• WORK TO COMPLETE: Could you write out the records below exactly as they appear, leaving out any pictures?
▼
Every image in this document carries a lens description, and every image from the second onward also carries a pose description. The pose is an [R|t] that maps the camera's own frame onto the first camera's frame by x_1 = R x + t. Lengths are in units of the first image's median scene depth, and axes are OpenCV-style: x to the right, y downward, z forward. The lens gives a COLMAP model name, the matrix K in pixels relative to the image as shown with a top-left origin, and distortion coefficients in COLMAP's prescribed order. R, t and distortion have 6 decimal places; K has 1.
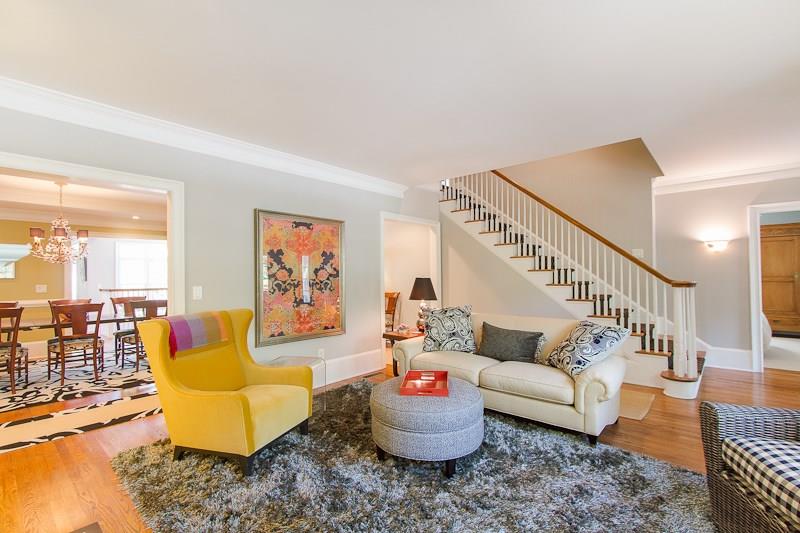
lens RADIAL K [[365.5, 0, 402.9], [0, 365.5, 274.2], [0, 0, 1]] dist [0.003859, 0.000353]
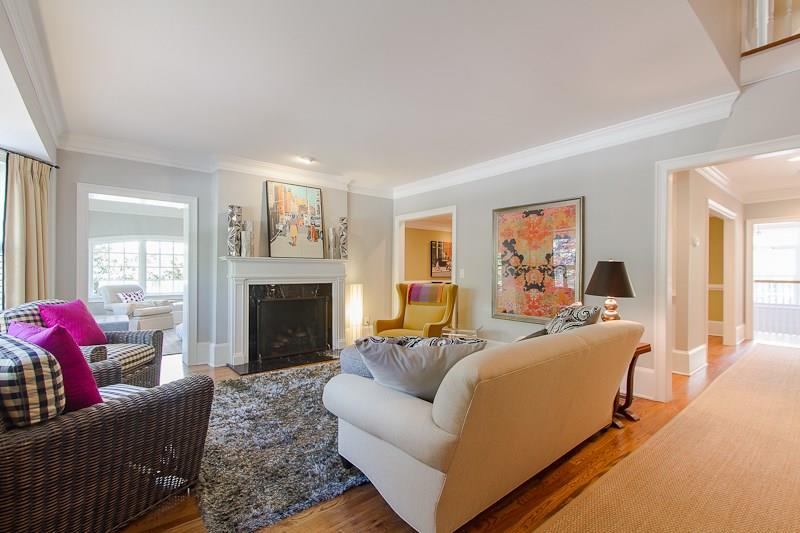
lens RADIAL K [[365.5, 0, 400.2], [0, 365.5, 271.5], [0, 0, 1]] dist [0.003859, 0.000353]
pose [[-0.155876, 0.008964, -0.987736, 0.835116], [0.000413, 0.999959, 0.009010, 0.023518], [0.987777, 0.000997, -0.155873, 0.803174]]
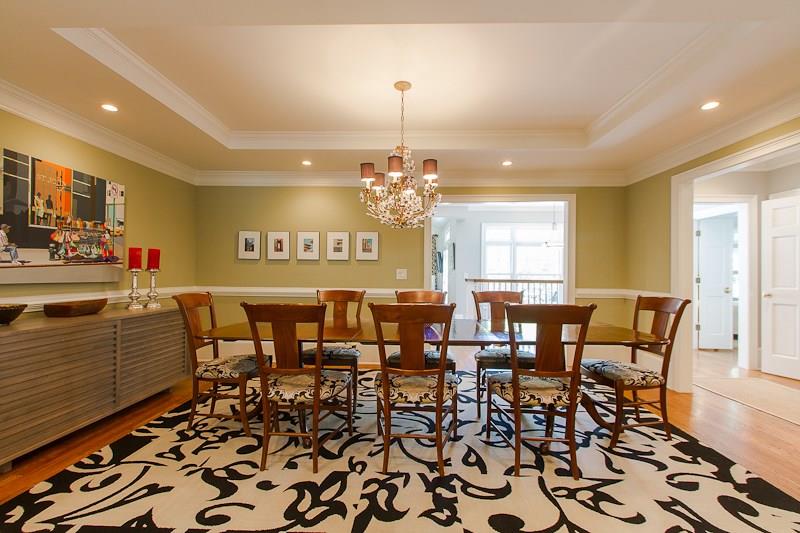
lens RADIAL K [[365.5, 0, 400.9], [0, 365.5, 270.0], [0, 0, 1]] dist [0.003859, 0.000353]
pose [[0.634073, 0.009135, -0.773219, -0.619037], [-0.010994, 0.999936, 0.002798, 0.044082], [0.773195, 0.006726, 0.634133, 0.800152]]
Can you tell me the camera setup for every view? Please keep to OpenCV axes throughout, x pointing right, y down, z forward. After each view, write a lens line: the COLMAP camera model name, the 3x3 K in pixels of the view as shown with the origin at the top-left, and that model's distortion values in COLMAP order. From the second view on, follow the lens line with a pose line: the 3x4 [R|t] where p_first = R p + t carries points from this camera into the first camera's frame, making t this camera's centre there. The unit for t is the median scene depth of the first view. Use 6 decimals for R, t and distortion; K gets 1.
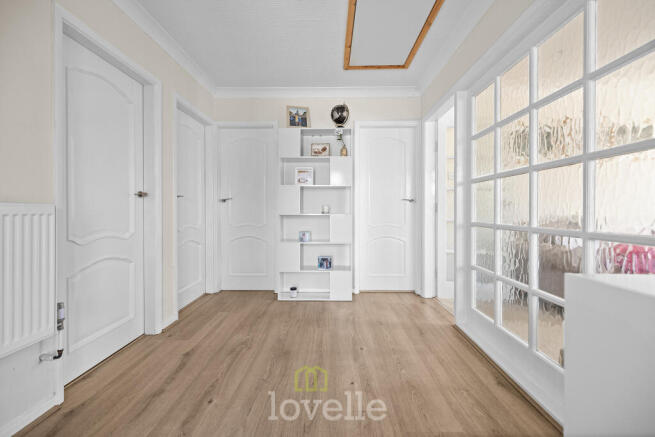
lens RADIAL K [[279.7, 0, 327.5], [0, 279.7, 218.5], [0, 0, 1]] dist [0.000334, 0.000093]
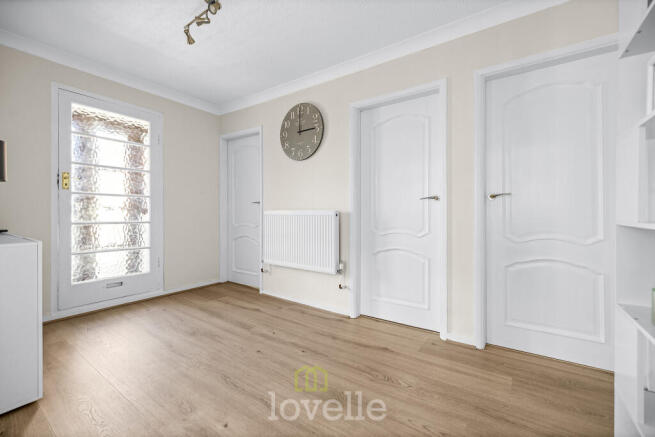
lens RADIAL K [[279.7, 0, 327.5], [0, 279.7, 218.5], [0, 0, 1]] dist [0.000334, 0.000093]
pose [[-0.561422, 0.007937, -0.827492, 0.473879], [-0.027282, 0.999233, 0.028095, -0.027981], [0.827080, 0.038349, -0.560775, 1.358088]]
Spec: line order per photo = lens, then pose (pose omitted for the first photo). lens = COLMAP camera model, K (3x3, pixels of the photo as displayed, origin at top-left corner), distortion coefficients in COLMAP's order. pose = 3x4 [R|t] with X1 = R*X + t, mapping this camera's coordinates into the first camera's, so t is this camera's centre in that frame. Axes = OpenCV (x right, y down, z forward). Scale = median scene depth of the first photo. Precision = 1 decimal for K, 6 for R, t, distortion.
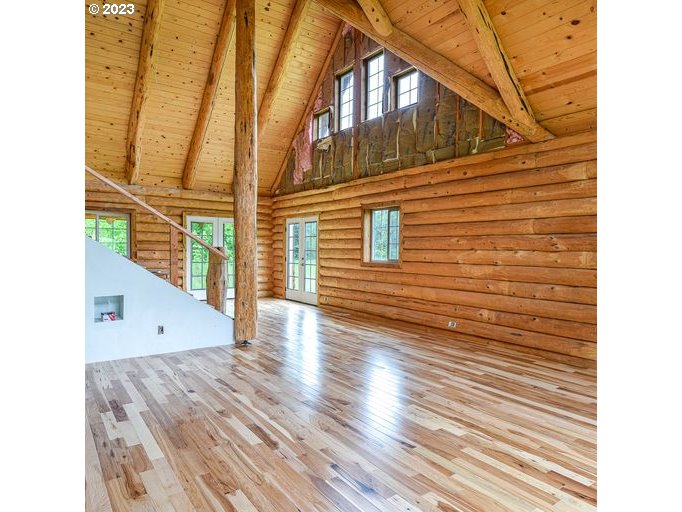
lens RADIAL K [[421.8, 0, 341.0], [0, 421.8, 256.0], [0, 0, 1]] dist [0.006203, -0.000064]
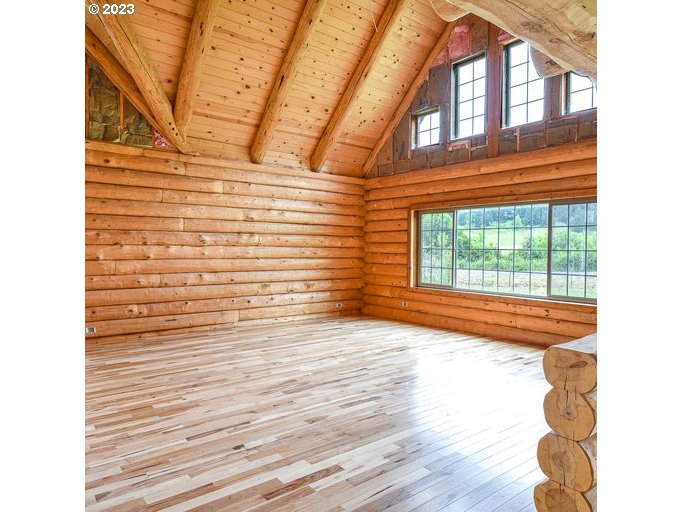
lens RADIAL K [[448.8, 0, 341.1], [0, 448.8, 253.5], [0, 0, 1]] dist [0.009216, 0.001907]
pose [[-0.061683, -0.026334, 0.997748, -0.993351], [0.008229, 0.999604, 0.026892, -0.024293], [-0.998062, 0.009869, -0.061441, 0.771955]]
▲
• REPLY:
Every image in this document carries a lens description, and every image from the second onward also carries a pose description. The pose is an [R|t] that maps the camera's own frame onto the first camera's frame by x_1 = R x + t. Lengths are in units of the first image's median scene depth, and axes are OpenCV-style: x to the right, y downward, z forward. The lens gives a COLMAP model name, the matrix K in pixels relative to the image as shown with a top-left origin, and distortion coefficients in COLMAP's prescribed order. R, t and distortion have 6 decimal places; K has 1.
lens RADIAL K [[365.5, 0, 402.9], [0, 365.5, 274.2], [0, 0, 1]] dist [0.003859, 0.000353]
lens RADIAL K [[365.5, 0, 400.2], [0, 365.5, 271.5], [0, 0, 1]] dist [0.003859, 0.000353]
pose [[-0.155876, 0.008964, -0.987736, 0.835116], [0.000413, 0.999959, 0.009010, 0.023518], [0.987777, 0.000997, -0.155873, 0.803174]]
lens RADIAL K [[365.5, 0, 400.9], [0, 365.5, 270.0], [0, 0, 1]] dist [0.003859, 0.000353]
pose [[0.634073, 0.009135, -0.773219, -0.619037], [-0.010994, 0.999936, 0.002798, 0.044082], [0.773195, 0.006726, 0.634133, 0.800152]]
Can you tell me the camera setup for every view? Please keep to OpenCV axes throughout, x pointing right, y down, z forward. After each view, write a lens line: the COLMAP camera model name, the 3x3 K in pixels of the view as shown with the origin at the top-left, and that model's distortion values in COLMAP order. From the second view on, follow the lens line with a pose line: the 3x4 [R|t] where p_first = R p + t carries points from this camera into the first camera's frame, making t this camera's centre there. The unit for t is the median scene depth of the first view. Use 6 decimals for R, t and distortion; K gets 1.
lens RADIAL K [[279.7, 0, 327.5], [0, 279.7, 218.5], [0, 0, 1]] dist [0.000334, 0.000093]
lens RADIAL K [[279.7, 0, 327.5], [0, 279.7, 218.5], [0, 0, 1]] dist [0.000334, 0.000093]
pose [[-0.561422, 0.007937, -0.827492, 0.473879], [-0.027282, 0.999233, 0.028095, -0.027981], [0.827080, 0.038349, -0.560775, 1.358088]]
Spec: line order per photo = lens, then pose (pose omitted for the first photo). lens = COLMAP camera model, K (3x3, pixels of the photo as displayed, origin at top-left corner), distortion coefficients in COLMAP's order. pose = 3x4 [R|t] with X1 = R*X + t, mapping this camera's coordinates into the first camera's, so t is this camera's centre in that frame. Axes = OpenCV (x right, y down, z forward). Scale = median scene depth of the first photo. Precision = 1 decimal for K, 6 for R, t, distortion.
lens RADIAL K [[421.8, 0, 341.0], [0, 421.8, 256.0], [0, 0, 1]] dist [0.006203, -0.000064]
lens RADIAL K [[448.8, 0, 341.1], [0, 448.8, 253.5], [0, 0, 1]] dist [0.009216, 0.001907]
pose [[-0.061683, -0.026334, 0.997748, -0.993351], [0.008229, 0.999604, 0.026892, -0.024293], [-0.998062, 0.009869, -0.061441, 0.771955]]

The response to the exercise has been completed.